When do I create all of this?

This depends entirely on your personality. Some people wait until the very end then try to scramble through it (this often results in incomplete documentation). The best practice for this is to create things like your DR procedure while you’re building your development environment. You then can test the procedure by building your production environment from the documentation. If staffing permits, it’s not a bad idea to have someone other than yourself or the original server admin perform the OS configuration and platform installation/configuration. This gives you a good litmus test of potential holes or areas of interpretation that you should clear up (remember, you have to assume you won’t be there in the event of a disaster).

How do I know if all of this works?

Any good set of documentation will have a test plan associated with it; a set of procedures that the server team and administrative team can use to test the functionality of the system.

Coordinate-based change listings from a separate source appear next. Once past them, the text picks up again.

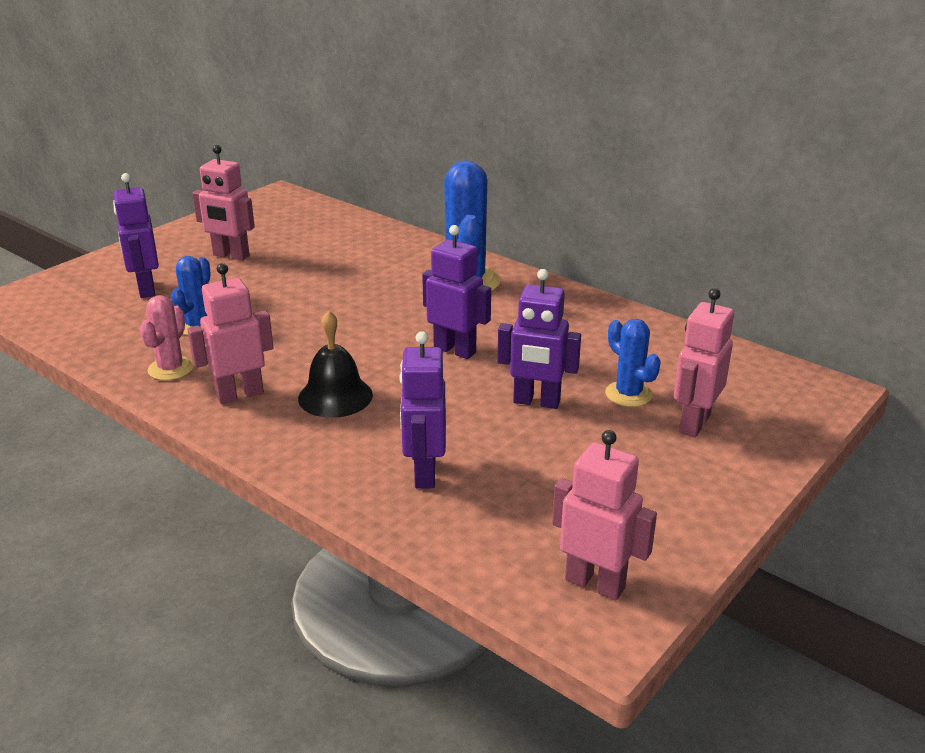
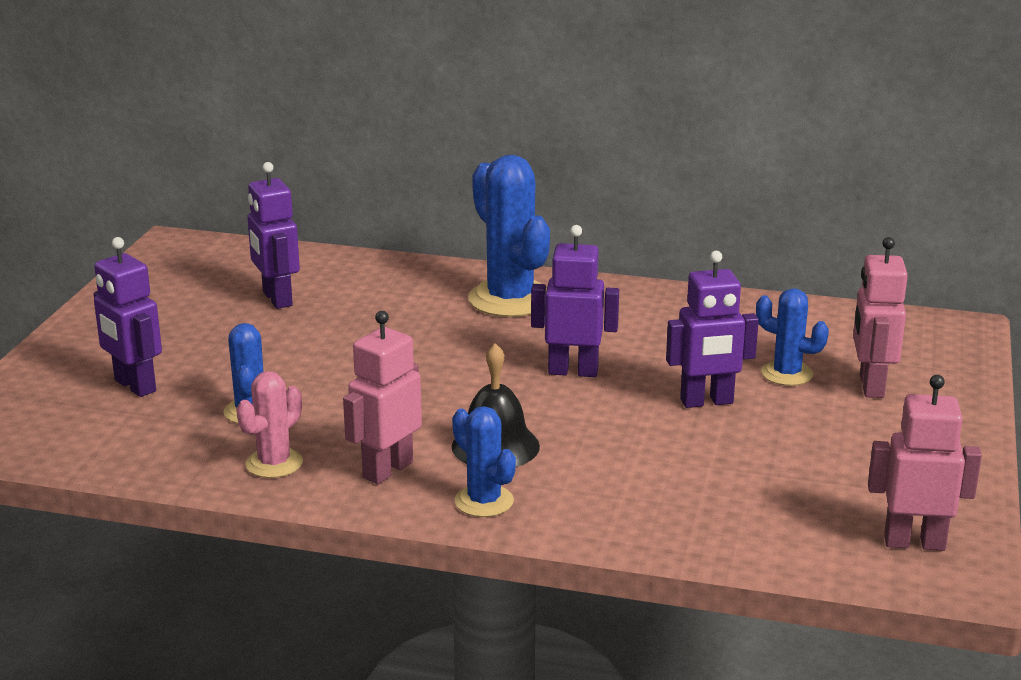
camera: 25 degrees left, 5 degrees down
pink cactus [139,295,194,381] -> pink cactus turned 45 degrees clockwise [236,371,303,478]
pink robot [192,145,255,261] -> none
purple robot [399,331,446,488] -> purple robot moved to [247,162,300,309]
none -> blue cactus [452,406,516,517]

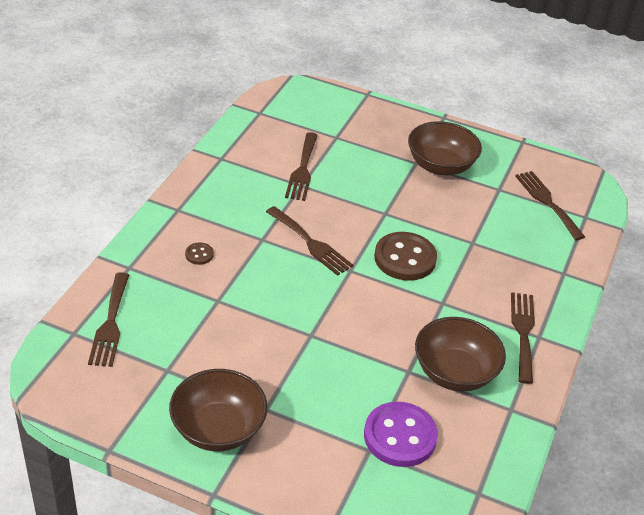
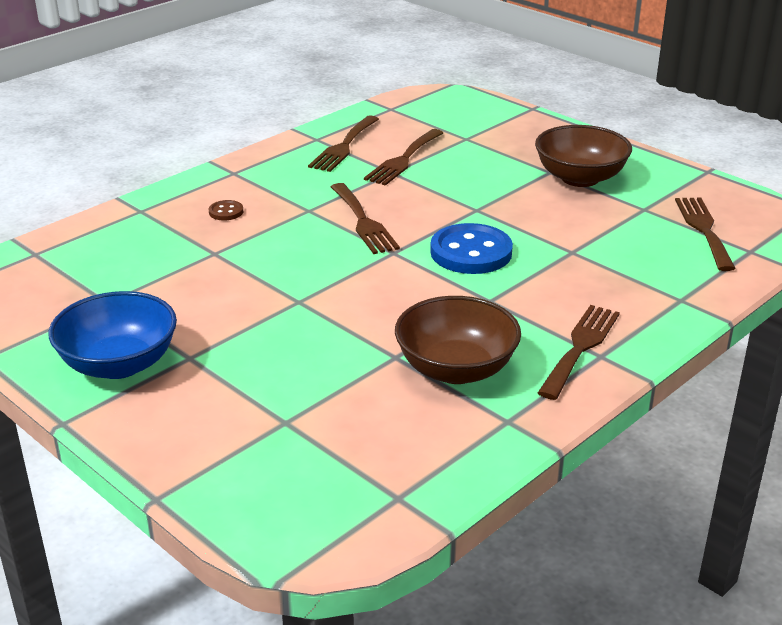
camera: 25 degrees right, 10 degrees down
brown fork [88,272,129,367] -> brown fork moved to [308,115,379,172]
brown bowl [169,369,267,451] -> blue bowl [48,291,177,379]
purple button [364,402,438,467] -> none
brown button [374,232,437,281] -> blue button [430,223,513,274]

Test plans allow you to ensure that the same sequence of events is followed every time, ensuring the same outcome and allowing you to detect anomalies. While the steps in a test plan will become routine and second nature over time, it’s important to continue to follow them (much like a pilot going through his pre-landing checklist). Test plans are most useful during the User Acceptance Phase of a project and to confirm that a system performs normally after patching or some other maintenance event.

You can often use a test plan to tie back to your other documentation volumes. As an example, a test procedure may require you to install feature XYZ via the system’s feature installation procedure. This will result in that procedure being tested and proven prior to a system’s go-live event. It’s also important to test a system’s disaster recovery procedure. In a lot of cases, DR procedures don’t get tested until something (ummm disasterish) happens, then you find out that there are holes in it, or the data wasn’t being backed up the way it was planned, or the data simply didn’t restore as planned. Prior to a system’s go-live event it’s critical that you put that disaster recovery procedure to the test.

If you’re in the service delivery business, you probably have a service level agreement (SLA) with your customer that specifies how much time you have to perform a restore from backup. If you haven’t tested your procedure chances are the times in your SLA aren’t accurate (something that can potentially burn you down the road). When in doubt test the procedures. If nothing else you’ll gain valuable experience and capture more objective evidence on the structure and performance of the system.